Sampling in AI video generation is the process of converting noise to a sequence of images. Visual data is stored in compressed form = latent space = as “latents”.
For Wan family of AI video generation models latent represention of the 1st video frame is followed by “latents” each corresponding to 4 actual video frames. This is why it is a good practice to always specify the number of frames produced as 4 * N + 1, e.g. 77, 81.
Latents that are changed during AI video sampling are known as “noise”. They are typically filled with noise e.g. pseudo-random data early in the process. Once sampling is finished they represent the generated video and get encoded into images by VAE encoder.
Sampling processes makes use of additional data that is not changed. This data is known as “conditioning”. “Conditioning” guides sampling. Conditioning data that is images or videos (sequences of images) is encoded into latent space by VAE encoder.
A VAE encoder relies on its own .safetensors file to do conversion in both direction between latent and “pixel” (regular r,g,b) space. “Tiny” (fast, lower quality) VAE encoders can be used to convert resulting noise latents to images/videos on the output side. Only full (proper, highest quality) VAE encoders ought to be used on input side (when encoding conditioning). It is completely normal to use the same (normal, full quality) .safetensors file to drive VAE on both input and output sides.
Conditionining can be passed into a ComfyUI node doing sampling in different ways, depending on model and sometimes LoRa-s used.
For example if conditioning data includes a sequence of images they may need to be encoded into latent space via a VAE encoder either individually or collectively. In the latter case they follow typical Wan encoded video format where 1st frame is encoded separately and subsequent latents reprent 4 actual frames each.
A common form of conditioning is masks. Masks can delimit which portion of noise or conditioning data has been populated by meaningful data such as reference images and which parts are “blank”. Masks typically consist of either 0 or 1 values.
Sometimes 1 can designate the part of noise/conditioning which has been populated and 0 the part which is empty. Sometimes it can be the opposite. Wrapper nodes can be using a convention opposite to ComfyUI native nodes.
Masks are part of conditionining data. They accompany noise and other conditioning data. The part of noise or conditioning data that is designated by masks as blank usually needs to be set to a particular value. Often this is middle gray, e.g. (127, 127, 127). In other cases it may need to be set to literal zero values. Intentinally setting this part of noise or conditioning to other than prescribed value can sometimes be used as a creative tool.
Commonly masks cover whole frames. Sometimes mask can designate parts of frames.

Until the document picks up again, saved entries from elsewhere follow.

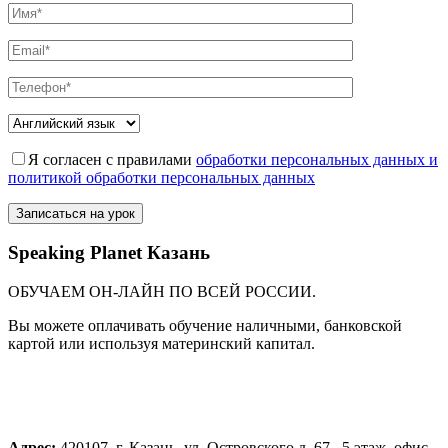
Я согласен с правилами
обработки персональных данных и
политикой обработки персональных данных
Speaking Planet Казань
ОБУЧАЕМ ОН-ЛАЙН ПО ВСЕЙ РОССИИ.
Вы можете оплачивать обучение наличными, банковской
картой или используя материнский капитал.
Адрес:
420107, г. Казань, ул. Островского д. 67, 5 этаж, офис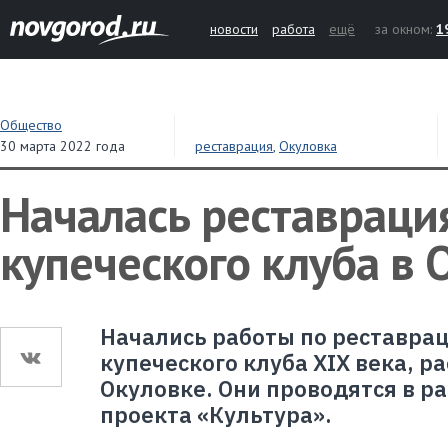
новости
работа
ещё
за окном:
1
Общество
30 марта 2022 года
реставрация
,
Окуловка
Началась реставраци
купеческого клуба в 
Начались работы по реставра
купеческого клуба XIX века, р
Окуловке. Они проводятся в р
проекта «Культура».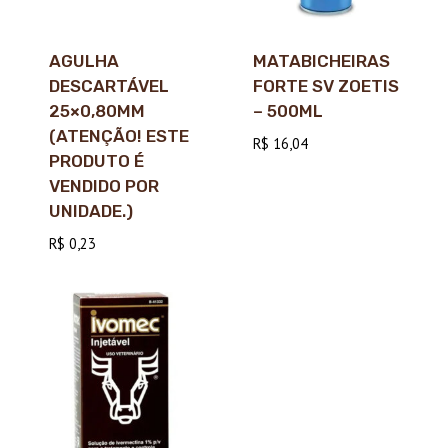
AGULHA
MATABICHEIRAS
DESCARTÁVEL
FORTE SV ZOETIS
25×0,80MM
– 500ML
(ATENÇÃO! ESTE
R$
16,04
PRODUTO É
VENDIDO POR
UNIDADE.)
R$
0,23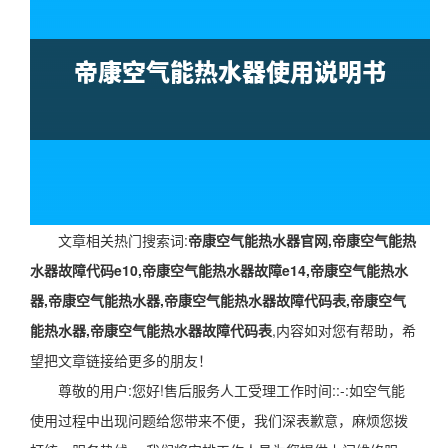
文章相关热门搜索词:
帝康空气能热水器官网,帝康空气能热
水器故障代码e10,帝康空气能热水器故障e14,帝康空气能热水
器,帝康空气能热水器,帝康空气能热水器故障代码表,帝康空气
能热水器,帝康空气能热水器故障代码表
,内容如对您有帮助，希
望把文章链接给更多的朋友！
尊敬的用户:您好!售后服务人工受理工作时间::-:如空气能
使用过程中出现问题给您带来不便，我们深表歉意，麻烦您拨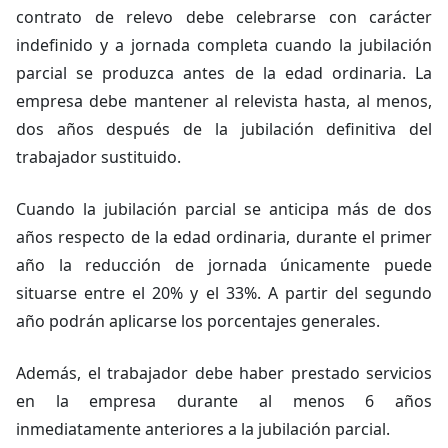
contrato de relevo debe celebrarse con carácter
indefinido y a jornada completa cuando la jubilación
parcial se produzca antes de la edad ordinaria. La
empresa debe mantener al relevista hasta, al menos,
dos años después de la jubilación definitiva del
trabajador sustituido.
Cuando la jubilación parcial se anticipa más de dos
años respecto de la edad ordinaria, durante el primer
año la reducción de jornada únicamente puede
situarse entre el 20% y el 33%. A partir del segundo
año podrán aplicarse los porcentajes generales.
Además, el trabajador debe haber prestado servicios
en la empresa durante al menos 6 años
inmediatamente anteriores a la jubilación parcial.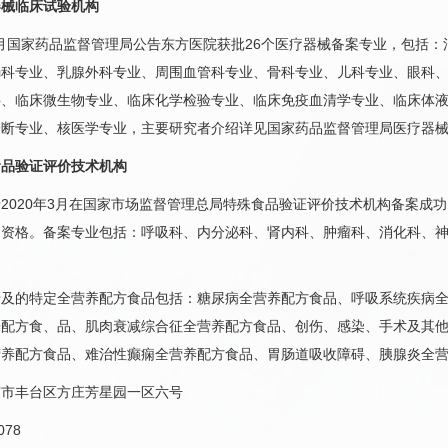
械临床试验机构
月国家药品监督管理局公告东方医院获批26个医疗器械备案专业，包括
肠科
专业、乳腺外科专业、
周围血管
科专业、
骨科
专业、
儿科
专业、
眼科
科
、临床微生物专业、临床化学检验专业、临床免疫血清学专业、临床体液
诊断专业、核医学专业，主要研究者介绍详见国家药品监督管理局医疗器
食品验证评价技术机构
20年3月在国家市场监督管理总局特殊食品验证评价技术机构备案成功
的资格。备案专业包括：呼吸科、
内分泌科
、肾内科、
肿瘤科
、消化科、
的特定全营养配方食品包括：
糖尿病
全营养配方食品、呼吸系统疾病
养配方食、品、肌肉衰减综合征全营养配方食品、创伤、感染、手术及其
营养配方食品、难治性癫痫全营养配方食品、胃肠道吸收障碍、胰腺炎全
丰台区方庄芳星园一区六号
78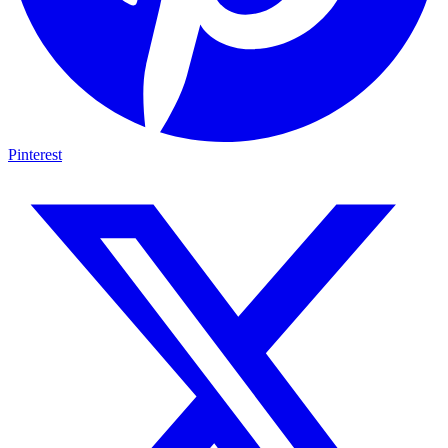
Pinterest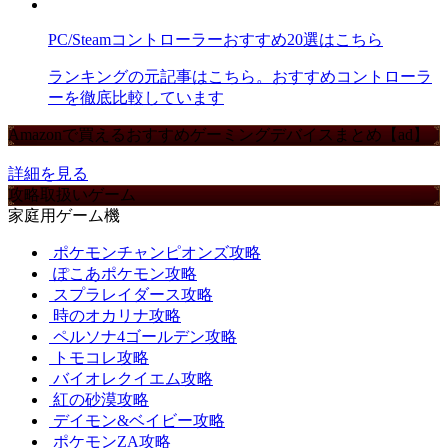
PC/Steamコントローラーおすすめ20選はこちら
ランキングの元記事はこちら。おすすめコントローラ
ーを徹底比較しています
Amazonで買えるおすすめゲーミングデバイスまとめ【ad】
詳細を見る
攻略取扱いゲーム
家庭用ゲーム機
ポケモンチャンピオンズ攻略
ぽこあポケモン攻略
スプラレイダース攻略
時のオカリナ攻略
ペルソナ4ゴールデン攻略
トモコレ攻略
バイオレクイエム攻略
紅の砂漠攻略
デイモン&ベイビー攻略
ポケモンZA攻略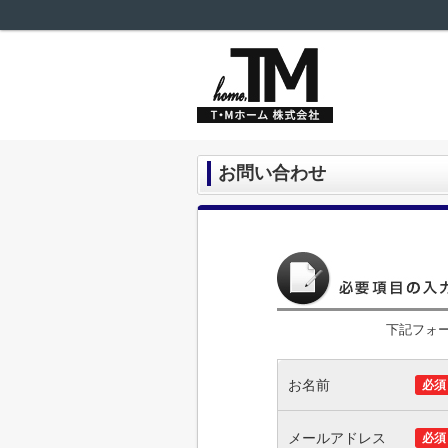
お問い合わせ
下記フォ
お名前
必須
メールアドレス
必須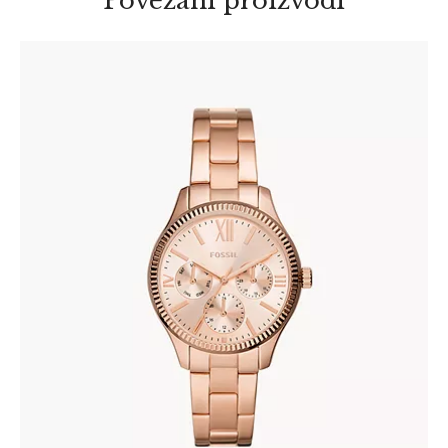
Povezani proizvodi
FOSSIL BQ3691
345
.
00
KM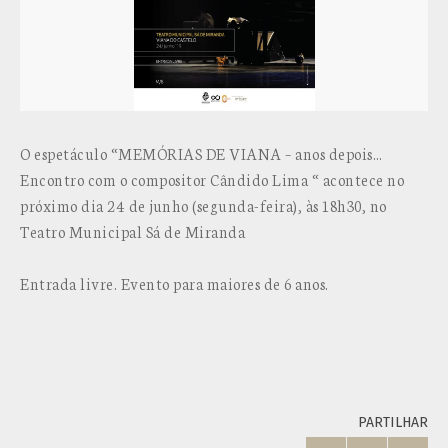
O espetáculo “MEMÓRIAS DE VIANA – anos depois…
Encontro com o compositor Cândido Lima “ acontece no
próximo dia 24 de junho (segunda-feira), às 18h30, no
Teatro Municipal Sá de Miranda
Entrada livre. Evento para maiores de 6 anos.
PARTILHAR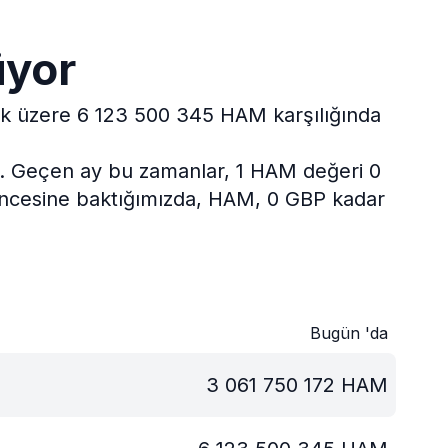
üyor
mak üzere 6 123 500 345 HAM karşılığında
.
Geçen ay bu zamanlar, 1 HAM değeri 0
 öncesine baktığımızda, HAM, 0 GBP kadar
Bugün 'da
3 061 750 172
HAM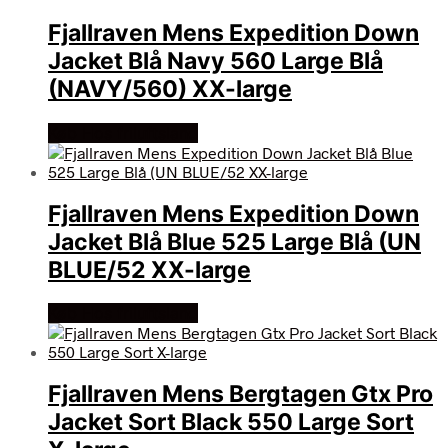
Fjallraven Mens Expedition Down
Jacket Blå Navy 560 Large Blå
(NAVY/560) XX-large
Køb Hos friluftsland
Fjallraven Mens Expedition Down
Jacket Blå Blue 525 Large Blå (UN
BLUE/52 XX-large
Køb Hos friluftsland
Fjallraven Mens Bergtagen Gtx Pro
Jacket Sort Black 550 Large Sort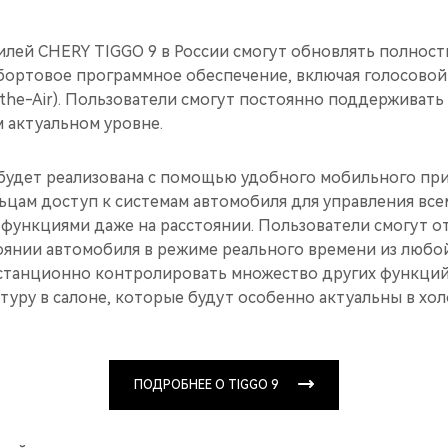
лей CHERY TIGGO 9 в России смогут обновлять полнос
ортовое программное обеспечение, включая голосовой
r-the-Air). Пользователи смогут постоянно поддерживат
 актуальном уровне.
будет реализована с помощью удобного мобильного пр
ьцам доступ к системам автомобиля для управления все
функциями даже на расстоянии. Пользователи смогут о
янии автомобиля в режиме реального времени из любой
станционно контролировать множество других функций,
туру в салоне, которые будут особенно актуальны в хол
ПОДРОБНЕЕ О TIGGO 9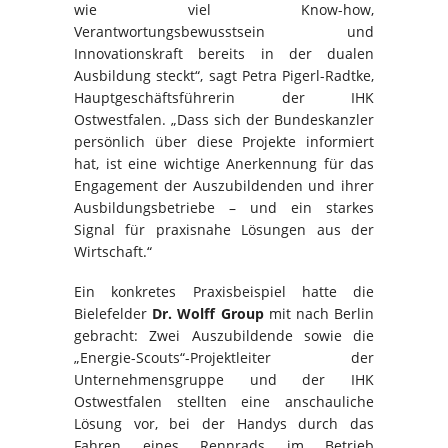
wie viel Know-how,
Verantwortungsbewusstsein und
Innovationskraft bereits in der dualen
Ausbildung steckt“, sagt Petra Pigerl-Radtke,
Hauptgeschäftsführerin der IHK
Ostwestfalen. „Dass sich der Bundeskanzler
persönlich über diese Projekte informiert
hat, ist eine wichtige Anerkennung für das
Engagement der Auszubildenden und ihrer
Ausbildungsbetriebe – und ein starkes
Signal für praxisnahe Lösungen aus der
Wirtschaft.“
Ein konkretes Praxisbeispiel hatte die
Bielefelder
Dr. Wolff Group
mit nach Berlin
gebracht: Zwei Auszubildende sowie die
„Energie-Scouts“-Projektleiter der
Unternehmensgruppe und der IHK
Ostwestfalen stellten eine anschauliche
Lösung vor, bei der Handys durch das
Fahren eines Rennrads im Betrieb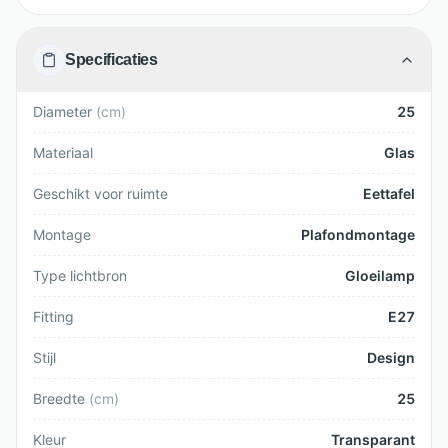
Specificaties
Diameter
(
cm
)
25
Materiaal
Glas
Geschikt voor ruimte
Eettafel
Montage
Plafondmontage
Type lichtbron
Gloeilamp
Fitting
E27
Stijl
Design
Breedte
(
cm
)
25
Kleur
Transparant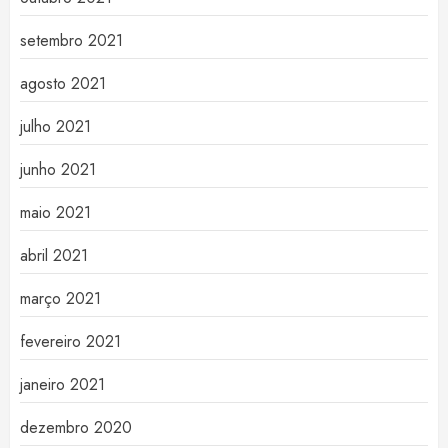
setembro 2021
agosto 2021
julho 2021
junho 2021
maio 2021
abril 2021
março 2021
fevereiro 2021
janeiro 2021
dezembro 2020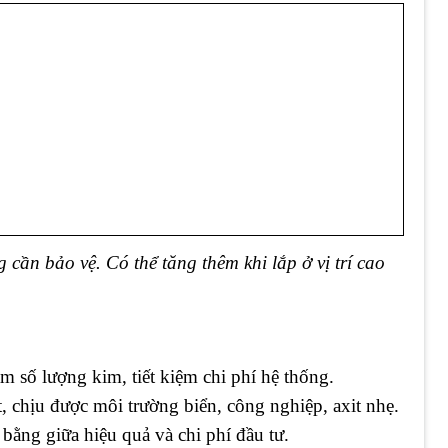
 cần bảo vệ. Có thể tăng thêm khi lắp ở vị trí cao
m số lượng kim, tiết kiệm chi phí hệ thống.
, chịu được môi trường biển, công nghiệp, axit nhẹ.
bằng giữa hiệu quả và chi phí đầu tư.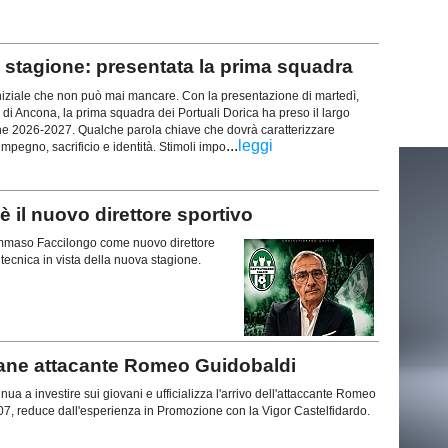
stagione: presentata la prima squadra
iziale che non può mai mancare. Con la presentazione di martedì,
 di Ancona, la prima squadra dei Portuali Dorica ha preso il largo
ne 2026-2027. Qualche parola chiave che dovrà caratterizzare
...
leggi
mpegno, sacrificio e identità. Stimoli impo
il nuovo direttore sportivo
 Tommaso Faccilongo come nuovo direttore
a tecnica in vista della nuova stagione.
vane attacante Romeo Guidobaldi
ua a investire sui giovani e ufficializza l'arrivo dell'attaccante Romeo
07, reduce dall'esperienza in Promozione con la Vigor Castelfidardo.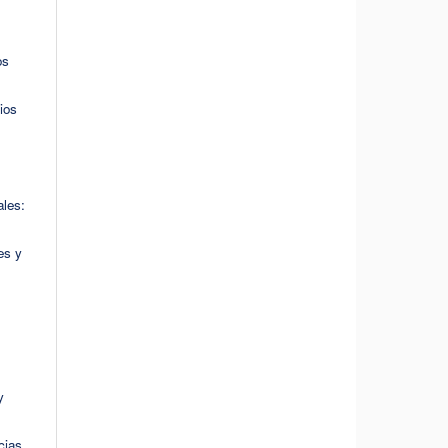
os
ios
les:
es y
y
cias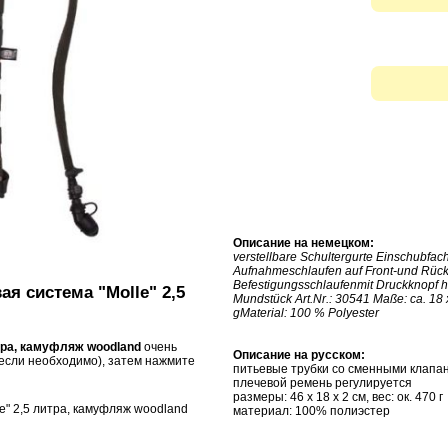
Описание на немецком:
verstellbare Schultergurte Einschubfac
Aufnahmeschlaufen auf Front-und Rück
Befestigungsschlaufenmit Druckknopf hi
ая система "Molle" 2,5
Mundstück Art.Nr.: 30541 Maße: ca. 18 x
gMaterial: 100 % Polyester
тра, камуфляж woodland
очень
Описание на русском:
если необходимо), затем нажмите
питьевые
трубки
со сменными
клапа
плечевой ремень
регулируется
размеры
:
46
х
18
х
2
см
,
вес
: ок
.
470
г
le" 2,5 литра, камуфляж woodland
материал: 100
% полиэстер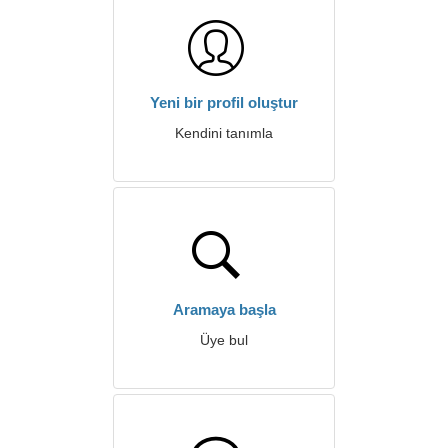
Yeni bir profil oluştur
Kendini tanımla
Aramaya başla
Üye bul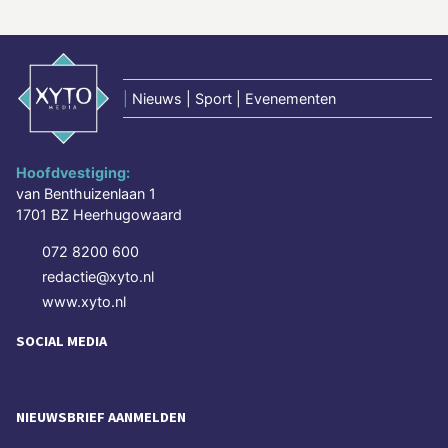
|
Nieuws | Sport | Evenementen
Hoofdvestiging:
van Benthuizenlaan 1
1701 BZ Heerhugowaard
072 8200 600
redactie@xyto.nl
www.xyto.nl
SOCIAL MEDIA
NIEUWSBRIEF AANMELDEN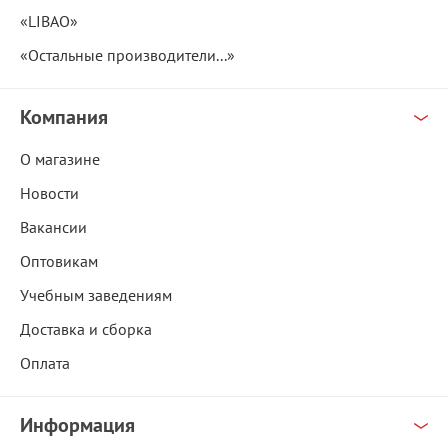
«LIBAO»
«Остальные производители...»
Компания
О магазине
Новости
Вакансии
Оптовикам
Учебным заведениям
Доставка и сборка
Оплата
Информация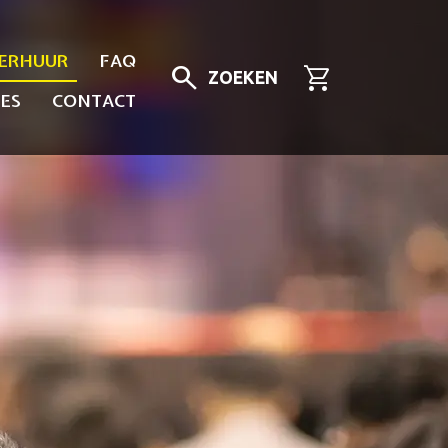
ERHUUR
FAQ
search
shopping_cart
ZOEKEN
ES
CONTACT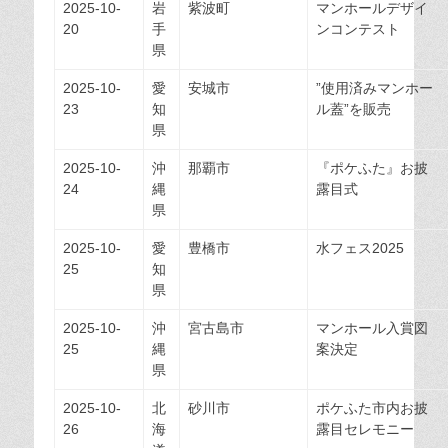
2025-10-
岩
紫波町
マンホールデザイ
20
手
ンコンテスト
県
2025-10-
愛
安城市
”使用済みマンホー
23
知
ル蓋”を販売
県
2025-10-
沖
那覇市
『ポケふた』お披
24
縄
露目式
県
2025-10-
愛
豊橋市
水フェス2025
25
知
県
2025-10-
沖
宮古島市
マンホール入賞図
25
縄
案決定
県
2025-10-
北
砂川市
ポケふた市内お披
26
海
露目セレモニー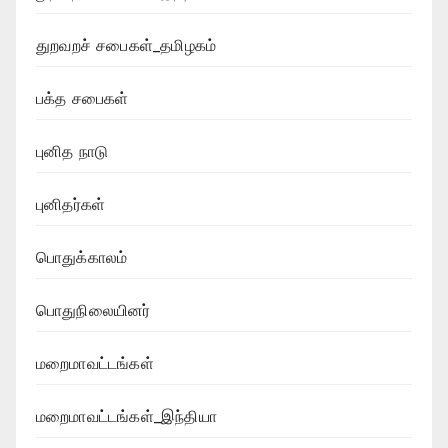
துறவறச் சபைகள்_தமிழகம்
பக்த சபைகள்
புனித நாடு
புனிதர்கள்
பொதுக்காலம்
பொதுநிலையினர்
மறைமாவட்டங்கள்
மறைமாவட்டங்கள்_இந்தியா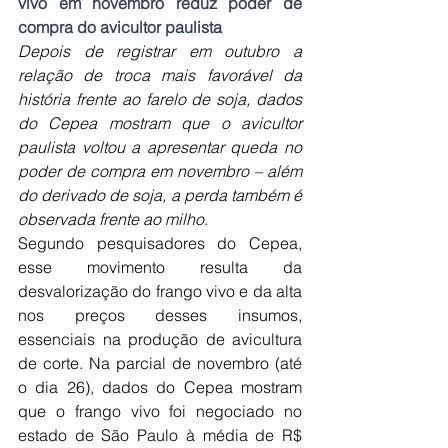
vivo em novembro reduz poder de 
compra do avicultor paulista
Depois de registrar em outubro a 
relação de troca mais favorável da 
história frente ao farelo de soja, dados 
do Cepea mostram que o avicultor 
paulista voltou a apresentar queda no 
poder de compra em novembro – além 
do derivado de soja, a perda também é 
observada frente ao milho
.
Segundo pesquisadores do Cepea, 
esse movimento resulta da 
desvalorização do frango vivo e da alta 
nos preços desses insumos, 
essenciais na produção de avicultura 
de corte. Na parcial de novembro (até 
o dia 26), dados do Cepea mostram 
que o frango vivo foi negociado no 
estado de São Paulo à média de R$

When you pass the conditioning through the WanImageToVideo node, for example, the conditioning lines get filled up with the I2V masks and I2V conditioning inputs. For a single start image the I2V mask frames start with a single mask of zeros, and then the rest of the frame masks are ones, and the I2V inputs will contain the start image in the first frame and then the rest of them will be gray values. That is all generated automatically and applied to the conditioning line by the WanImageToVideo node.
For bindweave you need to have 4 more latents stuck on the front for the noise latents. You need to expand the I2V masks and I2V conditioning inputs to match. You can’t do that with the standard WanImageToVideo node. Those among these 4 additional latents which are not used are to be set to literal zero values. This happens when less than 4 reference images are provided to BindWeave.
When working with I2V models all of the latents in channels 21-36 that overlap with the actual noise latents should be set to gray values, not zeros. Only the bindweave references that aren’t used should be set to zeros.
Theoretically the masks should be 1 for the reference frames that you’re using and 0s for the other reference frames. But there also is ComfyUI inversion, so maybe it should be the opposite. Having all of the masks just be 1s and that doesn’t seem worse either.
Phantom adds the reference image at the end of the regular noise latent, and the model just understands what that means.
Clip vision inputs are passed in to separate layers, they are not in I2V conditioning channels.
VACE conditioning is a completely parallel set of blocks.
drozbay has shared the following workflow
drozbay_testembeds_wani2vmasks
This workflow is using nodes from his GH:drozbay/WanExperiments. It demonstrates a method for examining embeds created for I2V Wan models. It also demonstrates some ways to prepare conditioning data for Bindweave and vanilla Wan 2.2 I2V using the aforementioned node pack or, alternatively, the more traditional nodes.
Note: “polarity” of masks - e.g. if 1 means “keep these pixels” and 0 means “generate these pixes” versus the opposite differs between kijai/ComfyUI-WanVideoWrapper and ComfyUI native nodes. The image above shows both ways to prepre the masks and how they look on the previews. The difference is due to the fact that one of the implementations inverts the masks in code while the other doesn’t.
TODO: a detailed write-up on what the previews on the above image actually mean and why the previews have the number of frames they have. The number of frames actually make sense.
A key observation is that start_image can be not just one but several images.
Separately it is worth noting that masks don’t have to be binary black or white and can contain shades of grey in between.